Las Vegas Review-Journal

Data suggests big drop in U.S. life expectancy

- By Marilynn Marchione

Life expectancy in the United States dropped a staggering one year during the first half of 2020 as the coronaviru­s pandemic caused its first wave of deaths, health officials are reporting.

Minorities suffered the biggest impact, with Black Americans losing nearly three years and Hispanics, nearly two years, according to preliminar­y estimates Thursday from the Centers for Disease Control and Prevention.

“This is a huge decline,” said Robert Anderson, who oversees the numbers for the CDC. “You have to go back to World War II, the 1940s, to find a decline like this.”
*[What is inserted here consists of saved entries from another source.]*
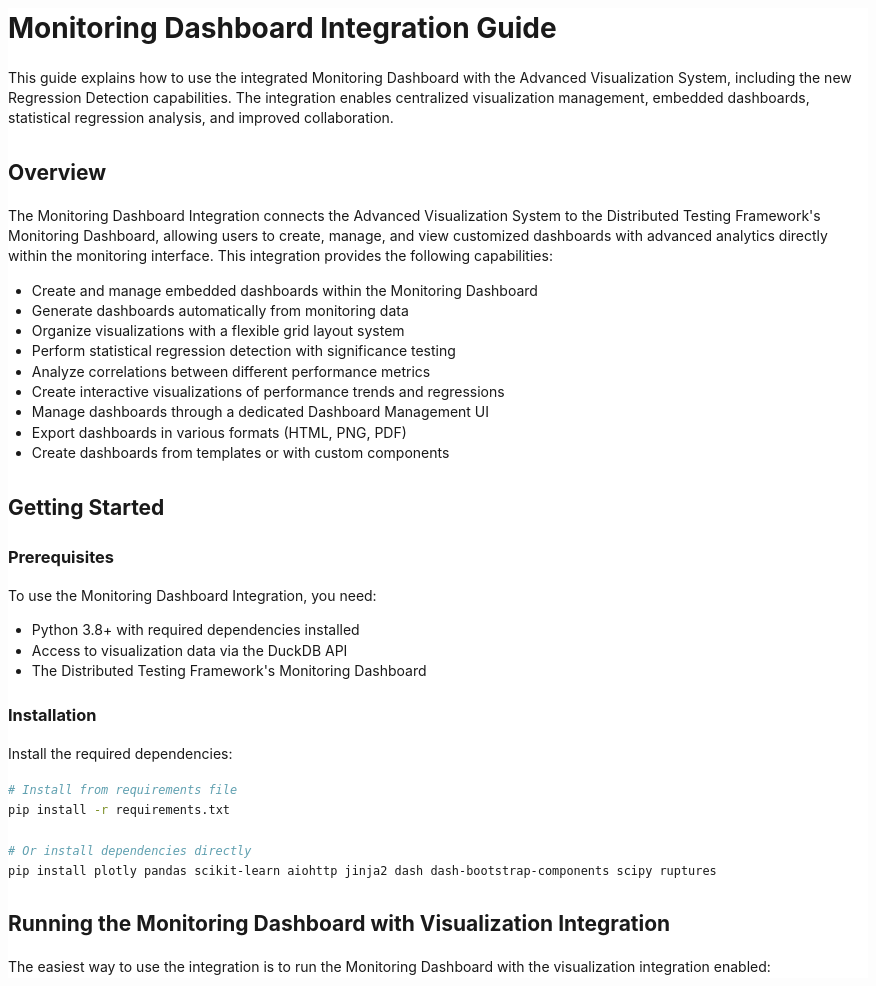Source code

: # Monitoring Dashboard Integration Guide

This guide explains how to use the integrated Monitoring Dashboard with the Advanced Visualization System, including the new Regression Detection capabilities. The integration enables centralized visualization management, embedded dashboards, statistical regression analysis, and improved collaboration.

## Overview

The Monitoring Dashboard Integration connects the Advanced Visualization System to the Distributed Testing Framework's Monitoring Dashboard, allowing users to create, manage, and view customized dashboards with advanced analytics directly within the monitoring interface. This integration provides the following capabilities:

- Create and manage embedded dashboards within the Monitoring Dashboard
- Generate dashboards automatically from monitoring data
- Organize visualizations with a flexible grid layout system
- Perform statistical regression detection with significance testing
- Analyze correlations between different performance metrics
- Create interactive visualizations of performance trends and regressions
- Manage dashboards through a dedicated Dashboard Management UI
- Export dashboards in various formats (HTML, PNG, PDF)
- Create dashboards from templates or with custom components

## Getting Started

### Prerequisites

To use the Monitoring Dashboard Integration, you need:

- Python 3.8+ with required dependencies installed
- Access to visualization data via the DuckDB API
- The Distributed Testing Framework's Monitoring Dashboard

### Installation

Install the required dependencies:

```bash
# Install from requirements file
pip install -r requirements.txt

# Or install dependencies directly
pip install plotly pandas scikit-learn aiohttp jinja2 dash dash-bootstrap-components scipy ruptures
```

## Running the Monitoring Dashboard with Visualization Integration

The easiest way to use the integration is to run the Monitoring Dashboard with the visualization integration enabled:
Other health experts say it shows the profound impact of COVID-19, not just on deaths directly because infection but also from heart disease, cancer and other conditions.
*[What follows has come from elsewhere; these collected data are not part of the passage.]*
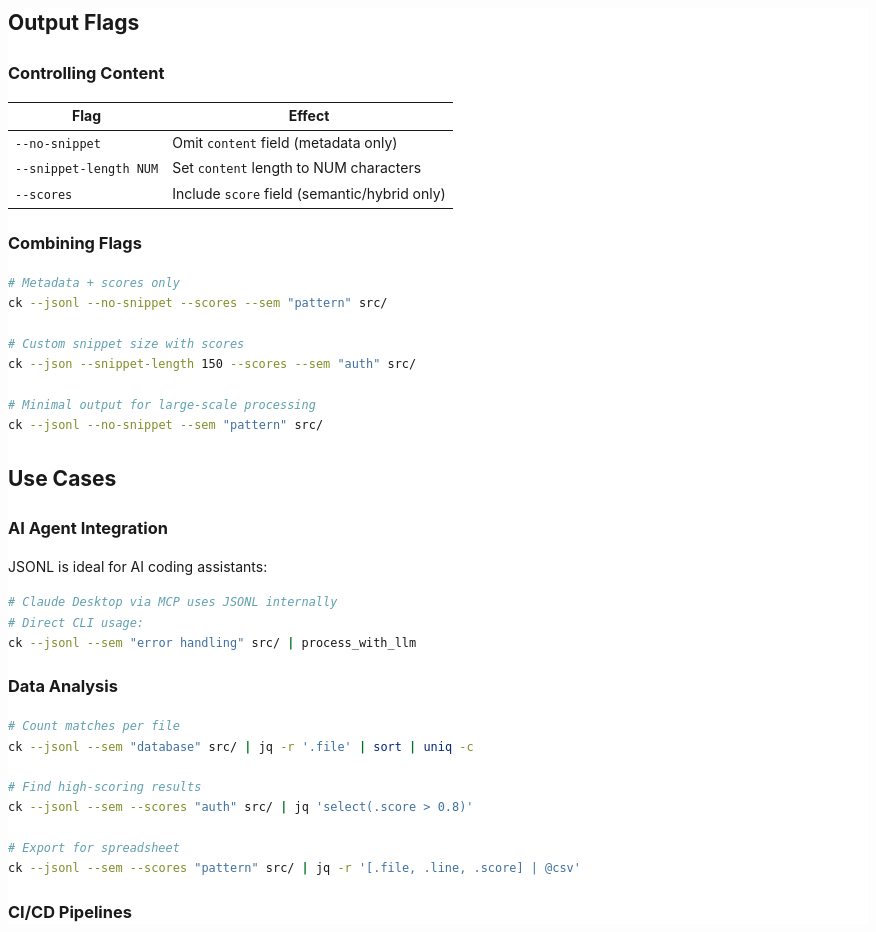 ## Output Flags

### Controlling Content

| Flag | Effect |
|------|--------|
| `--no-snippet` | Omit `content` field (metadata only) |
| `--snippet-length NUM` | Set `content` length to NUM characters |
| `--scores` | Include `score` field (semantic/hybrid only) |

### Combining Flags

```bash
# Metadata + scores only
ck --jsonl --no-snippet --scores --sem "pattern" src/

# Custom snippet size with scores
ck --json --snippet-length 150 --scores --sem "auth" src/

# Minimal output for large-scale processing
ck --jsonl --no-snippet --sem "pattern" src/
```

## Use Cases

### AI Agent Integration

JSONL is ideal for AI coding assistants:

```bash
# Claude Desktop via MCP uses JSONL internally
# Direct CLI usage:
ck --jsonl --sem "error handling" src/ | process_with_llm
```

### Data Analysis

```bash
# Count matches per file
ck --jsonl --sem "database" src/ | jq -r '.file' | sort | uniq -c

# Find high-scoring results
ck --jsonl --sem --scores "auth" src/ | jq 'select(.score > 0.8)'

# Export for spreadsheet
ck --jsonl --sem --scores "pattern" src/ | jq -r '[.file, .line, .score] | @csv'
```

### CI/CD Pipelines
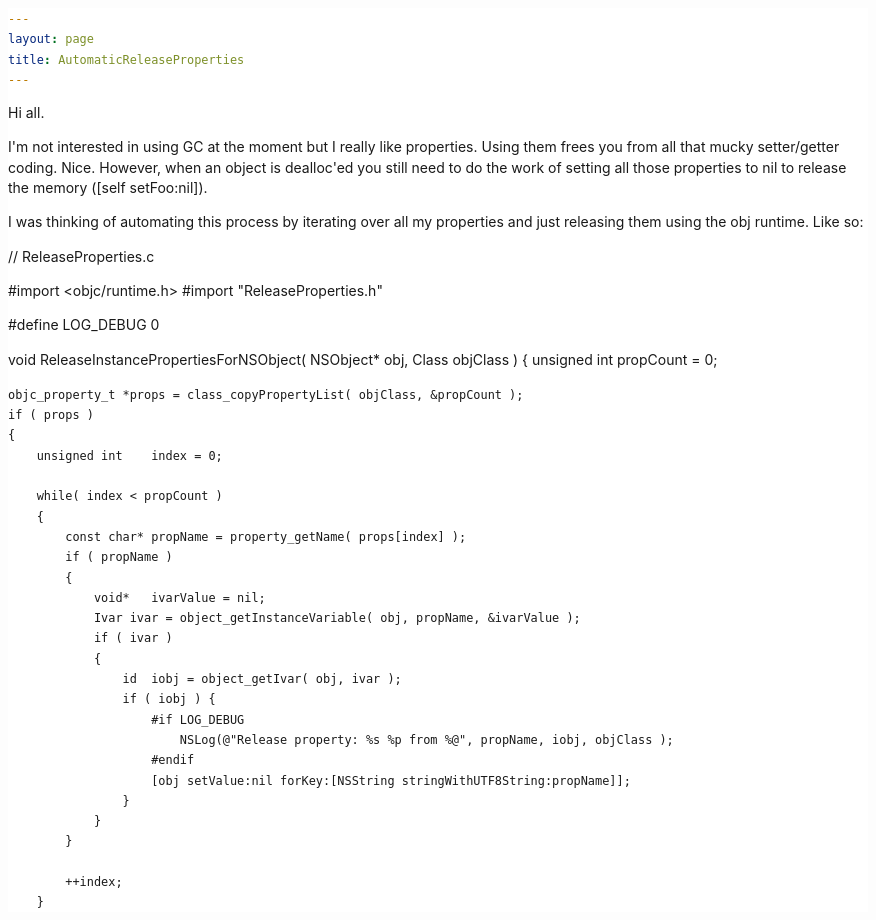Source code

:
 ```yaml
---
layout: page
title: AutomaticReleaseProperties
---
```


Hi all.

I'm not interested in using GC at the moment but I really like properties. Using them frees you from all that mucky setter/getter coding. Nice.
However, when an object is dealloc'ed you still need to do the work of setting all those properties to nil to release the memory ([self setFoo:nil]). 

I was thinking of automating this process by iterating over all my properties and just releasing them using the obj runtime. Like so:

    

// ReleaseProperties.c

#import <objc/runtime.h>
#import "ReleaseProperties.h"

#define	LOG_DEBUG	0

void	ReleaseInstancePropertiesForNSObject( NSObject* obj, Class objClass )
{
	unsigned int propCount = 0;
	
	objc_property_t *props = class_copyPropertyList( objClass, &propCount );
	if ( props )
	{
		unsigned int	index = 0;
			
		while( index < propCount )
		{
			const char*	propName = property_getName( props[index] );
			if ( propName )
			{
				void*	ivarValue = nil;
				Ivar ivar = object_getInstanceVariable( obj, propName, &ivarValue );
				if ( ivar )
				{
					id	iobj = object_getIvar( obj, ivar );
					if ( iobj ) {
						#if LOG_DEBUG
							NSLog(@"Release property: %s %p from %@", propName, iobj, objClass );
						#endif
						[obj setValue:nil forKey:[NSString stringWithUTF8String:propName]];
					}
				}
			}
			
			++index;
		}
	
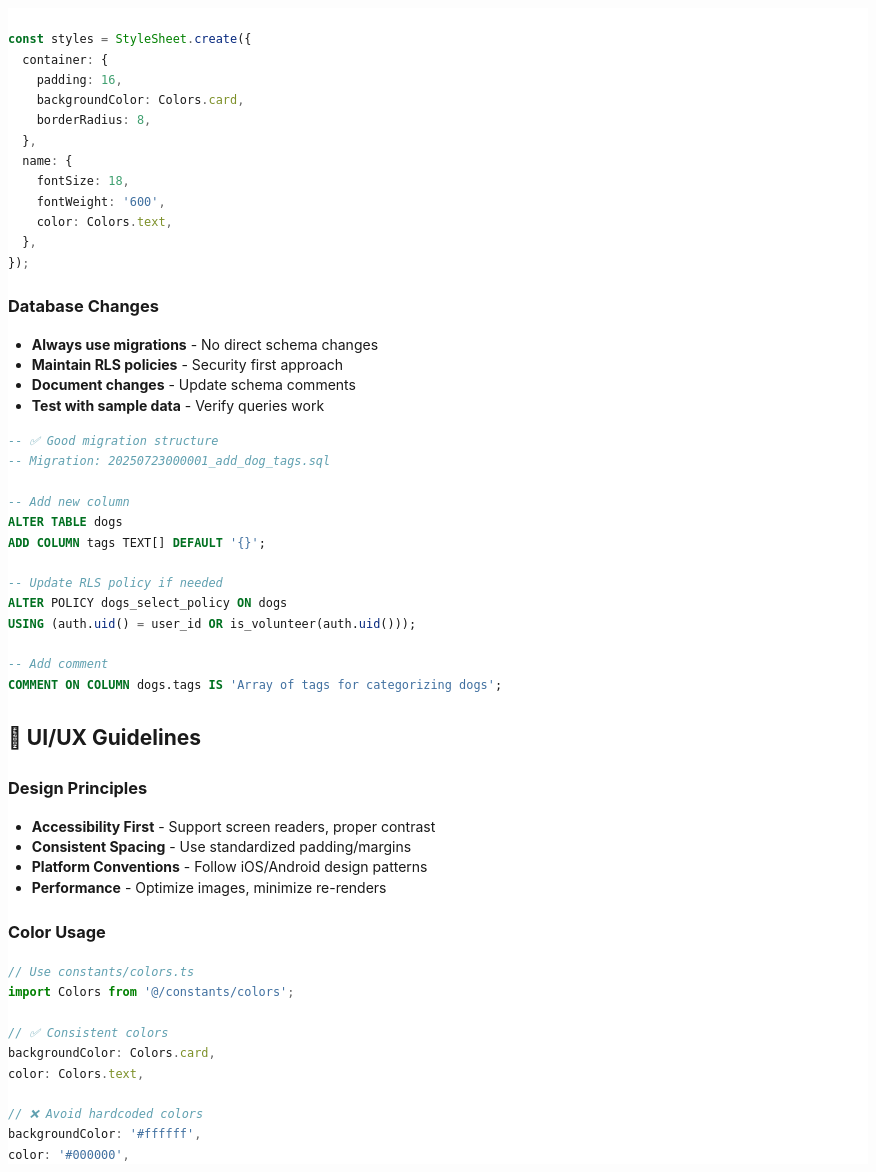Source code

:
 ```typescript

const styles = StyleSheet.create({
  container: {
    padding: 16,
    backgroundColor: Colors.card,
    borderRadius: 8,
  },
  name: {
    fontSize: 18,
    fontWeight: '600',
    color: Colors.text,
  },
});
```

### Database Changes

- **Always use migrations** - No direct schema changes
- **Maintain RLS policies** - Security first approach
- **Document changes** - Update schema comments
- **Test with sample data** - Verify queries work

```sql
-- ✅ Good migration structure
-- Migration: 20250723000001_add_dog_tags.sql

-- Add new column
ALTER TABLE dogs 
ADD COLUMN tags TEXT[] DEFAULT '{}';

-- Update RLS policy if needed
ALTER POLICY dogs_select_policy ON dogs 
USING (auth.uid() = user_id OR is_volunteer(auth.uid()));

-- Add comment
COMMENT ON COLUMN dogs.tags IS 'Array of tags for categorizing dogs';
```

## 🎨 UI/UX Guidelines

### Design Principles

- **Accessibility First** - Support screen readers, proper contrast
- **Consistent Spacing** - Use standardized padding/margins
- **Platform Conventions** - Follow iOS/Android design patterns
- **Performance** - Optimize images, minimize re-renders

### Color Usage

```typescript
// Use constants/colors.ts
import Colors from '@/constants/colors';

// ✅ Consistent colors
backgroundColor: Colors.card,
color: Colors.text,

// ❌ Avoid hardcoded colors
backgroundColor: '#ffffff',
color: '#000000',
```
It is the first time the CDC has reported on life expectancy from early, partial records; more death certificat­es from that period may yet come in.

It’s already known that 2020 was the deadliest year in U.S. history, with deaths topping 3 million for the first time.

Life expectancy is how long a baby born today can expect to live, on average. In the first half of last year, that was 77.8 years for Americans overall, down one year from 78.8 in 2019. For males it was 75.1 years and for females, 80.5 years.

As a group, Hispanics in the U.S. have had the most longevity and still do. Black people now lag white people by six years in life expectancy, reversing a trend that had been bringing their numbers closer since 1993.

Between 2019 and the first half of 2020, life expectancy decreased 2.7 years for Black people, to 72. It dropped 1.9 years for Hispanics, to 79.9, and 0.8 years for white people, to 78. The preliminar­y report did not analyze trends for Asian or Native Americans.